Mais exactement une demie seconde plus tard, c’est de l’autre cote
de l’entonnoir que le pétrole s’éjecte. A ce moment là je
ne bouge toujours pas mais mon sang est en ébullition et je serais
prêt à tout plier en huit, à envoyer bidon, lampe
et entonnoir au mille diables. Alors j’ai créé un intermédiaire.
Je verse d’abord le pétrole dans une petite bouteille Evian, de
chez Auchan elle aussi, grâce à un petit tuyau qui me fait
office de siphon, et là, j’obtiens des résultats moyens mais
on fera avec. Je ne décrirai pas l’opération à mettre en
place pour le gasoil du moteur principal, l’essence du petit hors
bord ou même la semoule de la boite en carton vers le conteneur
en plastic étanche. Les petits grains de semoule qui envahissent
les moindres fentes, rainures ou autre anfractuosité du bois, ça
m’enrage tout autant.
11h00 Le petit vent arrière se maintient de façon fort sympathique
contrairement à hier ou il s’était orienté sud ouest, dans
le pif. Alors j’envoie, et c’est une grande première : LE SPINNAKER
Yeah ! ! Il est beau et la journée est magnifique j’avance très
confortablement. Pour fêter cela, je vais m’envoyer le reste de
la purée salsifieuse !
15h30 Le vent forcit et oriente à l’ouest. Je marche
au travers avec un spi à la limite de ses possibilités.

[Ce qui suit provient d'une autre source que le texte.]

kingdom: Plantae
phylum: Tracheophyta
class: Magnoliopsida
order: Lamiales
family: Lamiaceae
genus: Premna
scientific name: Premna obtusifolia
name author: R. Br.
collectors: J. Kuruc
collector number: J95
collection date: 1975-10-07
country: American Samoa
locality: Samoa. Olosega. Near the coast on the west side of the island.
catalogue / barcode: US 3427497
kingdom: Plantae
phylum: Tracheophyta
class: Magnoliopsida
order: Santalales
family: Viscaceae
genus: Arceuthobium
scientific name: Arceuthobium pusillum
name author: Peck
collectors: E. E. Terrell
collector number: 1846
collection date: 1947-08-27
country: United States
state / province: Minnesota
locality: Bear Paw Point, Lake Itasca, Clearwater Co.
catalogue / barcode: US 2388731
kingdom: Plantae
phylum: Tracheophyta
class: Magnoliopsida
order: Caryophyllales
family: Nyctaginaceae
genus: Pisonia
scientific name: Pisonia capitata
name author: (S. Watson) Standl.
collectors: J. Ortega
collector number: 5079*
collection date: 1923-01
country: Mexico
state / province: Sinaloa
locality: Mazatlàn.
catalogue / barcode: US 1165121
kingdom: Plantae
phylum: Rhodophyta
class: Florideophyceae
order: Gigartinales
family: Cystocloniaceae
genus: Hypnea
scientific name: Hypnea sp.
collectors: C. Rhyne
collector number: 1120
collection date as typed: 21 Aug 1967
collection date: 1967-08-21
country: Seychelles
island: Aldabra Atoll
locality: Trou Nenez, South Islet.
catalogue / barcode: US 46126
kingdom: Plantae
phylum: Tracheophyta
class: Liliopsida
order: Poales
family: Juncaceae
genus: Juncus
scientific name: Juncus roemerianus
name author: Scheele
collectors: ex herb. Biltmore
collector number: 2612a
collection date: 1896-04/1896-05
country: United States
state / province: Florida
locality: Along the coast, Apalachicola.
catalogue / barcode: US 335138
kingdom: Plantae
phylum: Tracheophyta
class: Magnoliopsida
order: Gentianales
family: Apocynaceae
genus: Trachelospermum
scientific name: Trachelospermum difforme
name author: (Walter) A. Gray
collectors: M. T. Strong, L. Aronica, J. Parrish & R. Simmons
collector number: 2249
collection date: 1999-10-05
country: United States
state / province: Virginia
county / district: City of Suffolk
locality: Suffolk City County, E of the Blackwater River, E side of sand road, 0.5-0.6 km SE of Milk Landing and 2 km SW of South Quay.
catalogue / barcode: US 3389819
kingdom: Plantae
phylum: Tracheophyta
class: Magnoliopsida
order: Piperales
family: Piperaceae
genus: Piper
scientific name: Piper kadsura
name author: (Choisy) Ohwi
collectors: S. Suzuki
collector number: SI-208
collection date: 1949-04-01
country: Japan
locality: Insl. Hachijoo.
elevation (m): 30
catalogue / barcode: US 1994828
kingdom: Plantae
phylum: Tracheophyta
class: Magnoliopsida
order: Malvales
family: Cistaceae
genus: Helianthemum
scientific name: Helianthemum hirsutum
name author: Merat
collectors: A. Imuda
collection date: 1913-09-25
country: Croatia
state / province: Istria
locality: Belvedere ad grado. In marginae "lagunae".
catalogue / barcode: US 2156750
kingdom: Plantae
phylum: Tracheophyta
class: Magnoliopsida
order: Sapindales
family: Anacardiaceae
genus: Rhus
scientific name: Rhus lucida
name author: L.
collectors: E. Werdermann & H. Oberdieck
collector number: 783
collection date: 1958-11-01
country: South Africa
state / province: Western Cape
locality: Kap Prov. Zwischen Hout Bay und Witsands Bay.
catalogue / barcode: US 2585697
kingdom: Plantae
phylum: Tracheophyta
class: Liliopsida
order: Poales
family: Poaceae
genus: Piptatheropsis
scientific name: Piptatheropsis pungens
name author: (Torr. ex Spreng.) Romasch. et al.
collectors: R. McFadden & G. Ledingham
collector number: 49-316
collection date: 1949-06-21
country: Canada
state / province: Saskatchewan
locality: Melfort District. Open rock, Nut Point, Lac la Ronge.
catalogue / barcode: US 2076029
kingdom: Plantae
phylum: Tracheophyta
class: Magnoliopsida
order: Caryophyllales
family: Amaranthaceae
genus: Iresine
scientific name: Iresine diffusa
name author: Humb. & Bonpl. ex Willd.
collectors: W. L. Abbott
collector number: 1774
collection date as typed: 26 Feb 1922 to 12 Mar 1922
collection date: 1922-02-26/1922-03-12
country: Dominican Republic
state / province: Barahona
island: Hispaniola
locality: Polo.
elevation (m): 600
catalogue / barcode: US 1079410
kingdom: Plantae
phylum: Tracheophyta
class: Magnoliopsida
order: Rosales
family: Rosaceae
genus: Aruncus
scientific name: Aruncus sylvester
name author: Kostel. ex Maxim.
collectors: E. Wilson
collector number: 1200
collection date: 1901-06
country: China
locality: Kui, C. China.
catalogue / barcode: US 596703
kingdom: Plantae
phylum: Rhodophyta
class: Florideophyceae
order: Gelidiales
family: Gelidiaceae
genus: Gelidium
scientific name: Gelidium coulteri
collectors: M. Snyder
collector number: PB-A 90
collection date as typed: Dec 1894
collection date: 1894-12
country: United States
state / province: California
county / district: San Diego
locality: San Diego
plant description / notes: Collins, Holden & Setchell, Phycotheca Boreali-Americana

Le
bateau étale 6 à 7 nœuds.
Sur tribord je m’approche d’un marais salant, c’est celui d’Almeria.
Il faut que je fasse attention car aux abords de ce genre de côte,
la profondeur est faible sur de grandes distances.
18h30 Pas besoin de s’inquiéter pour le banc salin car le
vent est totalement tombé vers 17h00. J’ai rangé le spi non sans
quelques difficultés liées au fait que le benêt s’est enroulé autour
de l’étai refusant ainsi de descendre, l’obstiné !
Vers 17h30, le vent s’est levé d’abord doucement du sud-est puis
vers 18h30, une bonne rafale a couché Winnibelle (décidément c’est
une manie en Méditerranée !). Puis le vent est monté à force
7 en quelques minutes. J’ai dû rapidement prendre 2 ris dans
la GV et enrouler d’urgence le Génois pour lui donner sa forme favorite
de sac de patate informe et trop haut ! Face à la violence
relative mais chiante quand elle te tombe dessus dans le nez, j’ai
décidé de me rendre sous le vent du marais salant où se trouve
une petite ville balnéaire (Aguadoulce sur la carte aéronautique).
Je me dirige donc vers cet endroit à 6.5 nœuds en espérant
que l’abri sera suffisant car le vent semble prêt à me montrer
les dents pendant un bon bout de temps.
Heureusement que je me suis méfié concernant la profondeur.
Le sondeur me donne très vite, et loin de la plage, une profondeur
qui oscille entre 4 et 5 mètres. J’ai tout juste le temps d’affaler
la grand voile et d’enrouler le Génois, qu’il me faut mouiller l’ancre.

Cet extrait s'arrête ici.